§ Work request: Print nothing but the lines below starting at the line that holds "6: (268, 13)" and ending at the line that holds "14: (301, 12)", including both, each exactly as written.
(Information Opens)
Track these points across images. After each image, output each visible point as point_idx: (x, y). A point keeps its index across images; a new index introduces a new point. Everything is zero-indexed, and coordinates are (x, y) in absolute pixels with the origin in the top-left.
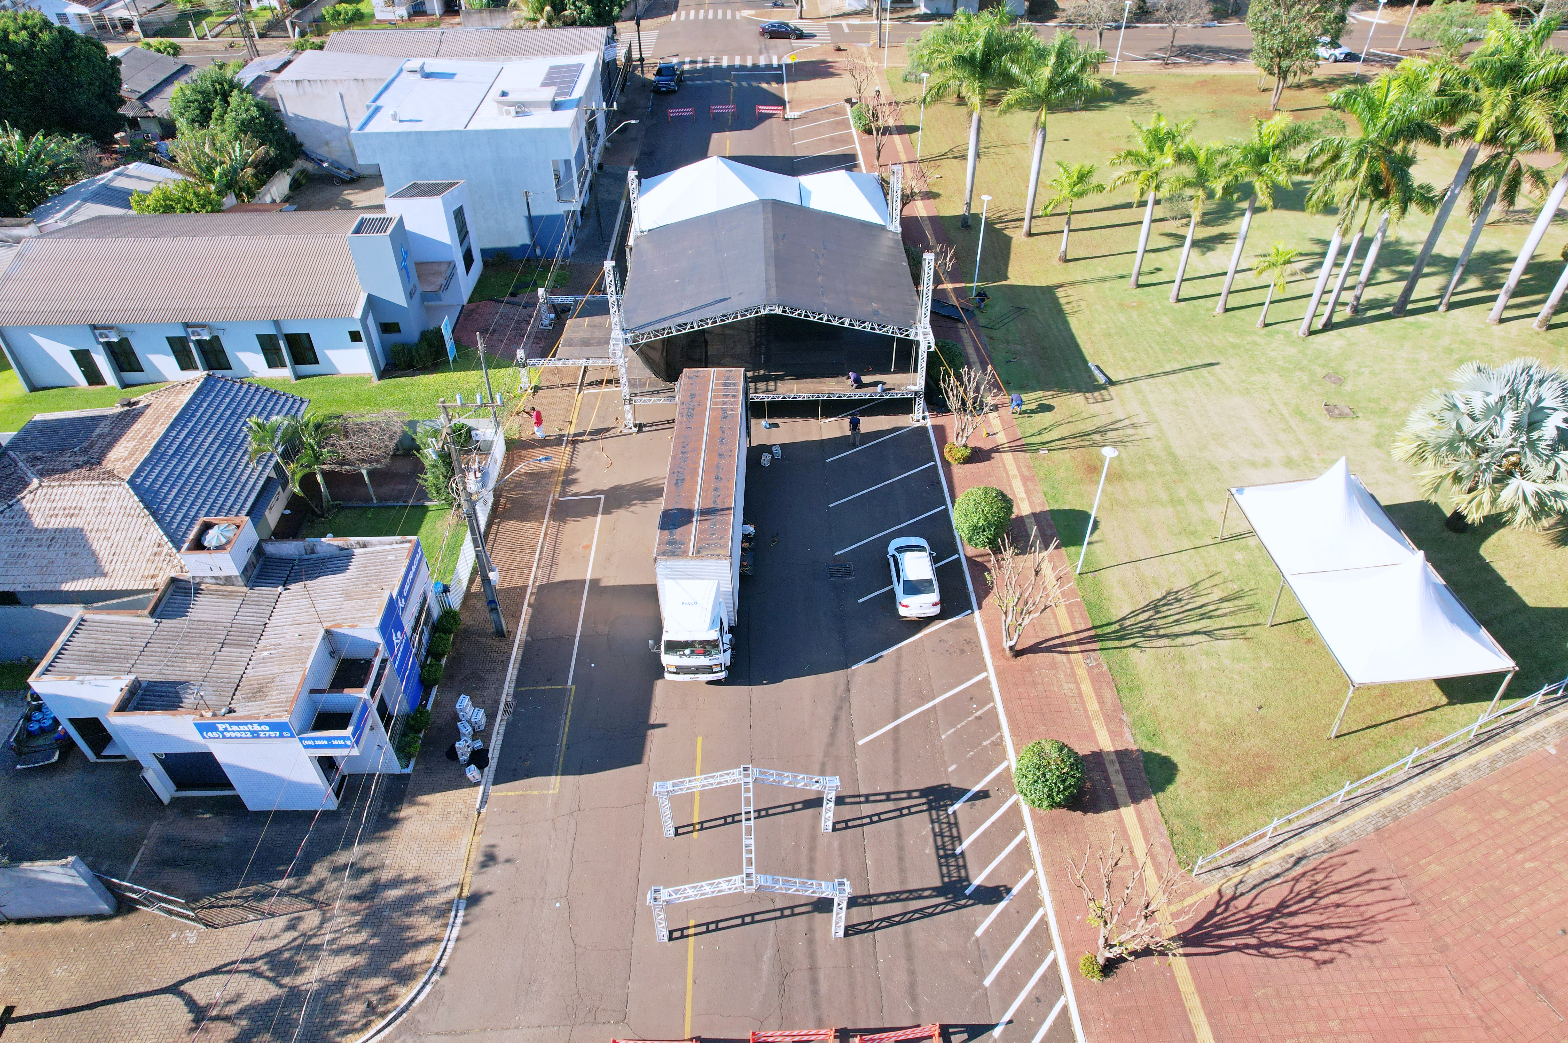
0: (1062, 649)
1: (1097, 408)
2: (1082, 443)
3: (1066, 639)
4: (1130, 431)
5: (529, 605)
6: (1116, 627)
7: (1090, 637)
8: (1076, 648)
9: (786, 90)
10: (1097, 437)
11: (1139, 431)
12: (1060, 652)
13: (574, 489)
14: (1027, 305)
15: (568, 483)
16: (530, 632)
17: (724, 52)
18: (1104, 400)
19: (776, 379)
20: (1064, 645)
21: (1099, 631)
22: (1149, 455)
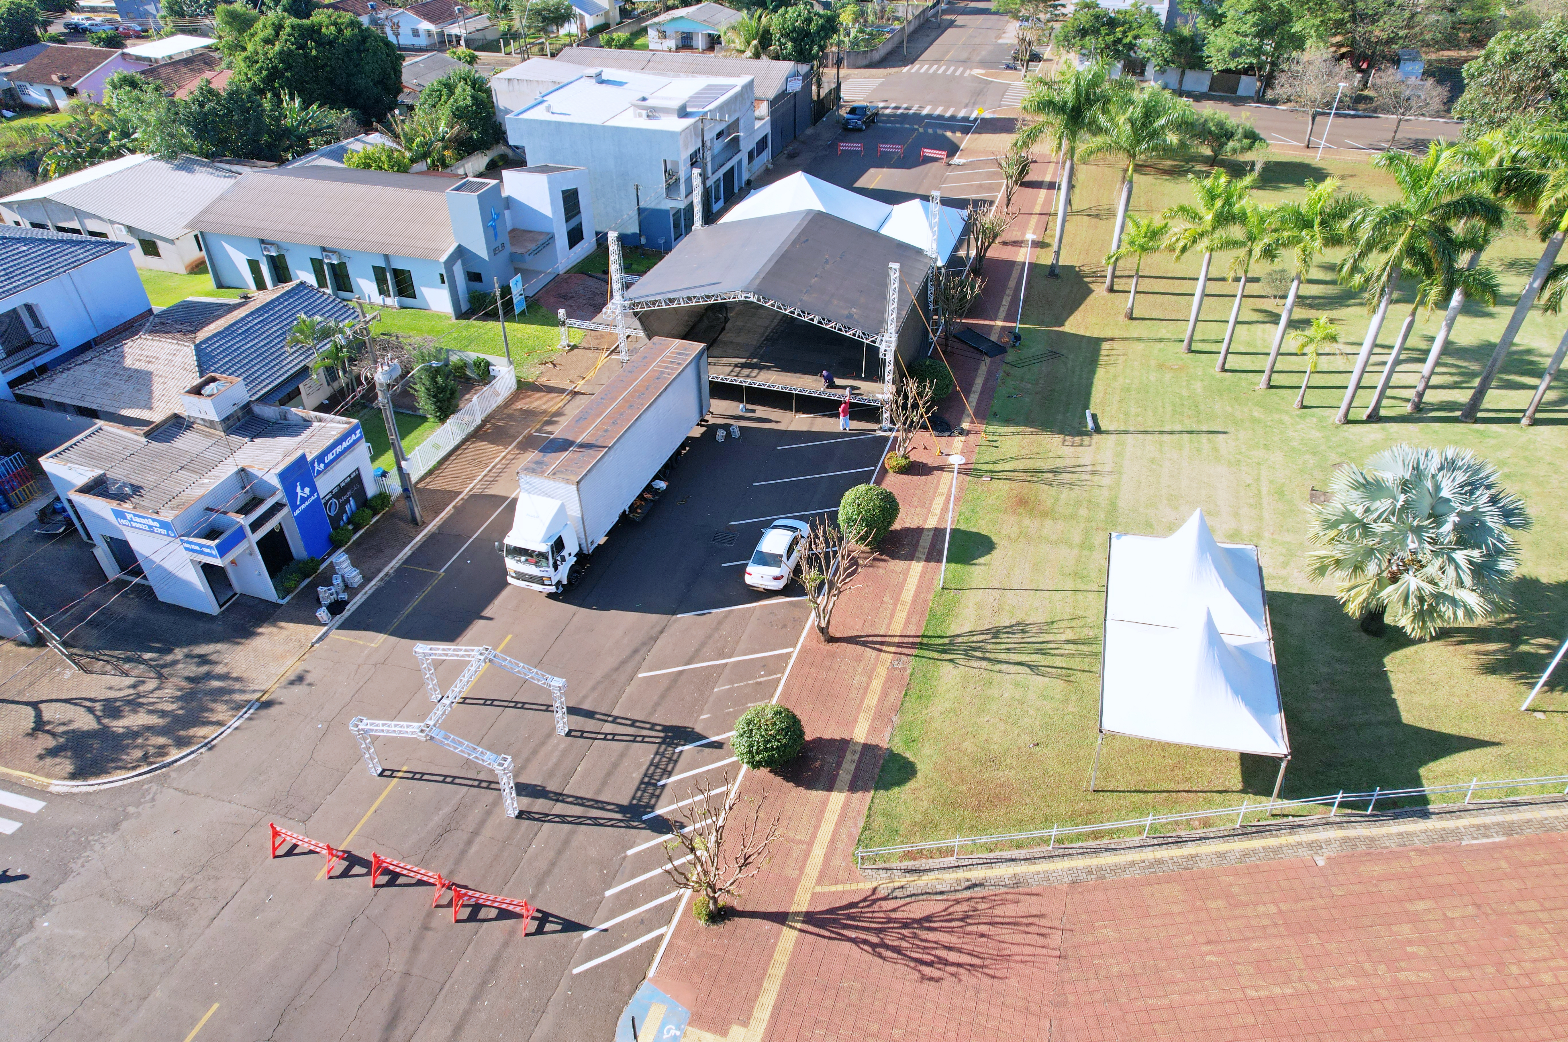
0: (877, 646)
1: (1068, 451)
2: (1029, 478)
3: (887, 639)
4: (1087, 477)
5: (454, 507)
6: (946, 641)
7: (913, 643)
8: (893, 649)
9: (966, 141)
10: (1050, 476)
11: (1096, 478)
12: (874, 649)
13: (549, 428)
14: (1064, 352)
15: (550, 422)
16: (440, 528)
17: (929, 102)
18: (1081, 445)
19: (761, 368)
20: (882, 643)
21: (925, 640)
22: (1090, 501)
(Information Closes)
(Information Opens)
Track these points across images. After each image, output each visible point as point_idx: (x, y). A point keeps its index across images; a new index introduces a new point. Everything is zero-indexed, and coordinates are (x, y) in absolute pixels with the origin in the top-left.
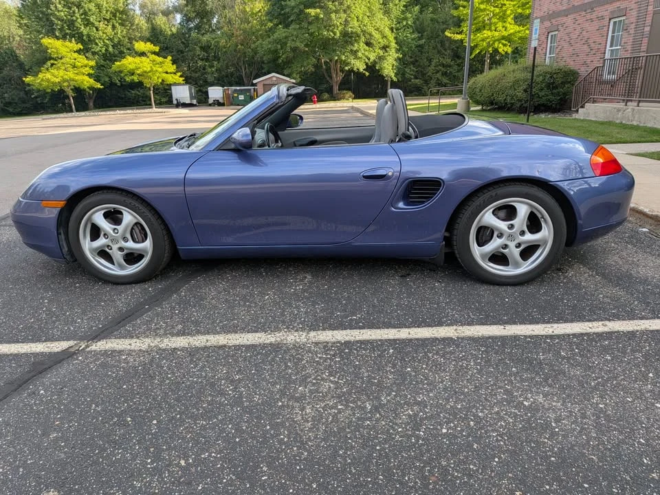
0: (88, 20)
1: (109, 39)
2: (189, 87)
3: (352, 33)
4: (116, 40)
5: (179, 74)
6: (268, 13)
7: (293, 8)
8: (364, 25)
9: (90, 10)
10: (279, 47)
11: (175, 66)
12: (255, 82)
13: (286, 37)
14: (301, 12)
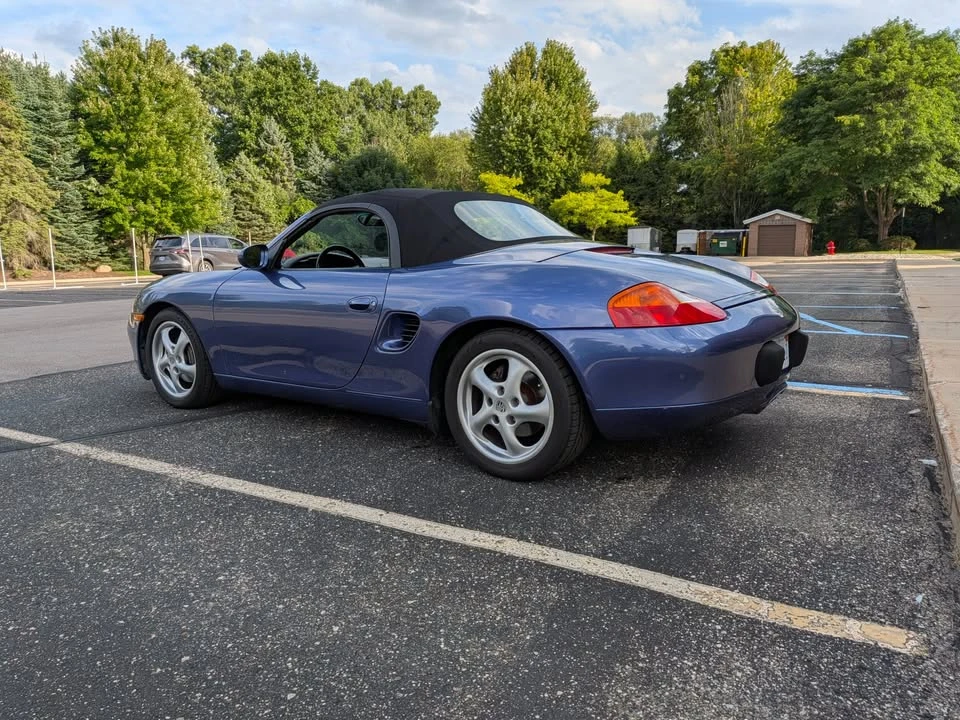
(Information Closes)
§ Your response:
6: (268, 13)
7: (293, 8)
8: (364, 25)
9: (90, 10)
10: (279, 47)
11: (175, 66)
12: (255, 82)
13: (286, 37)
14: (301, 12)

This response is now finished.